The Imperious Imposters of Journalism Innovation
This is an absolute must-read piece on both Facebook’s relationship with publishers and the practice of digital innovation within journalism businesses. It was hard work to restrict myself to just two extracts.
But how about this about Campbell Brown?
In many respects, Campbell Brown is the perfect figurehead for Facebook’s flailing efforts to repair its relationship with the press. Her imperious mien, perfected over a long tenure behind a corporate news desk, reflects Facebook’s (and Zuckerberg’s) casual disregard for an industry that the company would prefer to think it doesn’t need. Armed with its profoundly detailed records of user consumption, Facebook knows just how much, or how little, news gruel to serve up to its livestock (Mosseri said that his figure of four percent news-in-the-news feed was previously five percent, until the company tinkered with the algorithmic dials). Still, Brown is able to project the image of a sovereign who, overwhelmed by the vastness of her holdings, couldn’t possibly offer a suitable comment on the state of things to come.
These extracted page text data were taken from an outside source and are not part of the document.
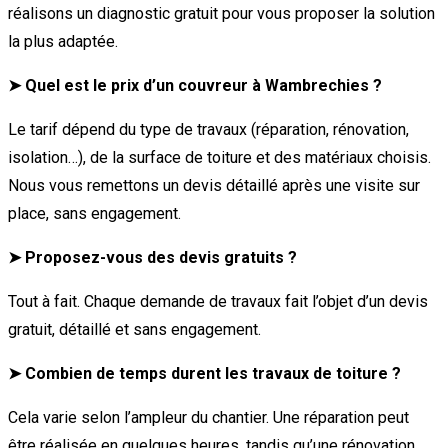
réalisons un diagnostic gratuit pour vous proposer la solution
la plus adaptée.
➤ Quel est le prix d’un couvreur à Wambrechies ?
Le tarif dépend du type de travaux (réparation, rénovation,
isolation…), de la surface de toiture et des matériaux choisis.
Nous vous remettons un devis détaillé après une visite sur
place, sans engagement.
➤ Proposez-vous des devis gratuits ?
Tout à fait. Chaque demande de travaux fait l’objet d’un devis
gratuit, détaillé et sans engagement.
➤ Combien de temps durent les travaux de toiture ?
Cela varie selon l’ampleur du chantier. Une réparation peut
être réalisée en quelques heures, tandis qu’une rénovation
And I thought I was harsh about her…
And this, about “innovation” efforts in newsrooms is just exquisite:
News outfits are now dotted with various well-compensated directors of digital projects and other preachers of the innovate-or-die gospel who have little idea of the travails of, say, a metro reporter working in the bullpen next door. These people can spend years burnishing their records as ideators-in-residence without having anything tangible to show for it, before hitching themselves to the next digital fad—schizophrenic chat bots, boutique social networks, or maybe mini drones that whisper tweets into your ear. It’s a lucrative racket, if also a less than inspiring one, mostly involvig the spirited regurgitation of company jargon, the repackaging of hazy prognostications about a future no one understands, a maundering array of global conference appearances, all while touting revolutionary products that may never come to market.
Do yourself a favour, and enjoy the whole thing.